La mujer barre la vereda. Cae la tarde, el calor, la polvareda. Se para
un momento y mira pasar una chica en bicicleta. El ruido de los pedales y la
cadena como que aullando. La bici y el
chirrido desaparecen al doblar la esquina. Sigue barriendo. Barrer es su tarea.

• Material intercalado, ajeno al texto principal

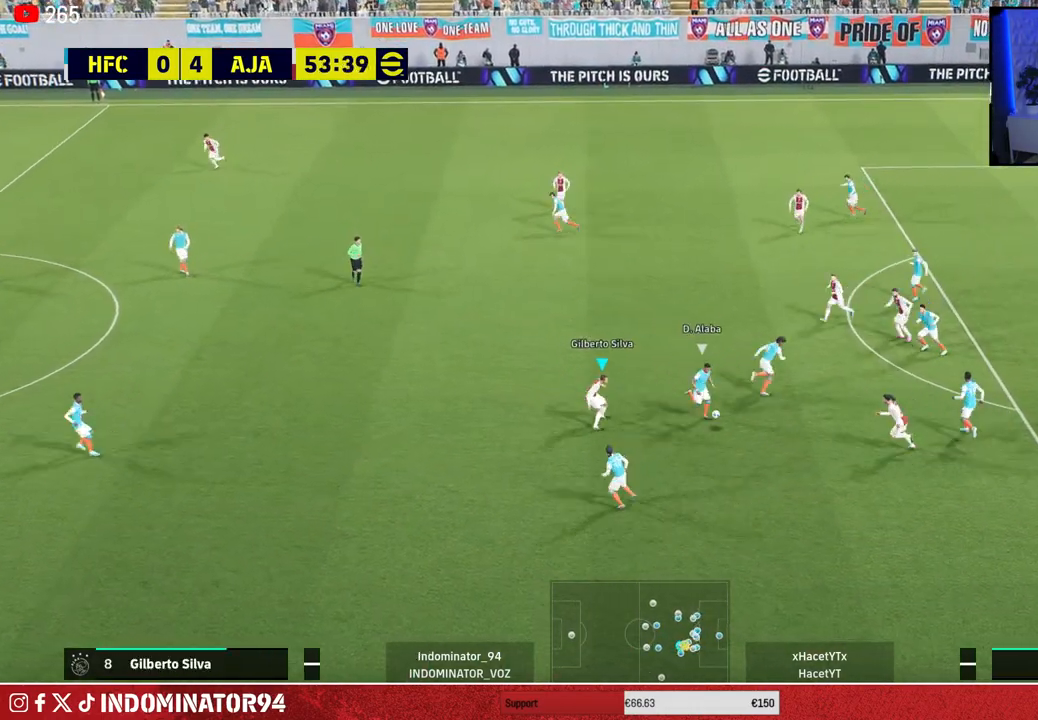
{"buttons": ["CROSS", "R1"], "left_stick": "down", "right_stick": "center", "events": [[50, "left_stick", "down"]]}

¿Qué barre? Lo barre todo hasta el recuerdo.
2.
La mucama entra a la casa y abre los postigos pintados de verde. Ahora
que el calor ha pasado, que entre un poco de aire, se ventilen las cortinas, los
portarretratos de los muertos, la biblioteca de barniz descascarado. Que el
aire le entre a los sillones de mimbre y de ratán, a la colección de escopetas oxidadas
que cuelgan de la pared. Le sople vida al arrullo de la siesta que se esconde
oscura en los rincones de baldosas frías. De baldosas de pura sombra donde un
perro gris duerme.
3.
Los hombres en el muelle tiran sus redes. De la isla vienen las balsas
con vacas que mugen al río. A los peces. A los camalotes. Al silbido de los
juncos. Levantan su cabeza dura como el plomo. Las vacas. Los hombres no
charlan. Tiran de las redes, de los hilos de nylon entrelazados. Pescan
dientudos, dorados, bogas, palometas. Respiran la tarde. A veces se miran, se
fuman pero sobre todo se están. Se dejan estar en el vaivén de la corriente.
4.
Pasea el perro de la correa. La costanera de verde cemento se regodea en
el movimiento del domingo a las cinco de la tarde. En el parque, las lomadas
suben y bajan crepitantes en el ripio, en el escape de las motos, en el sorbido
del mate. El perro se lame, se husmea, busca y vuelve a su amo. Levanta la
pata. Impregna los azares, las moras, las naranjas, los arándanos. Se llena el
hocico de aire celeste. Corre el perro y la correa va suelta. Corre el
paseador. El amo. El niño.
5.
Una ciudad con menos de una hora de vida. Con puentes, torres,
castillos, pasadizos, cuevas, surcos, arroyos: se derrite bajo el sol y la
espuma. El río que va y viene, pero no llega a la ciudad, solo la amaga. La
foto ya capturó el momento de gloria del pequeño arquitecto. Ahora, la mano se
dirige al balde, y el balde al agua. El agua a la ciudad, la refresca. Le da
nuevas formas, más redondeadas. Luego, viene el olvido. Las pisadas distraídas.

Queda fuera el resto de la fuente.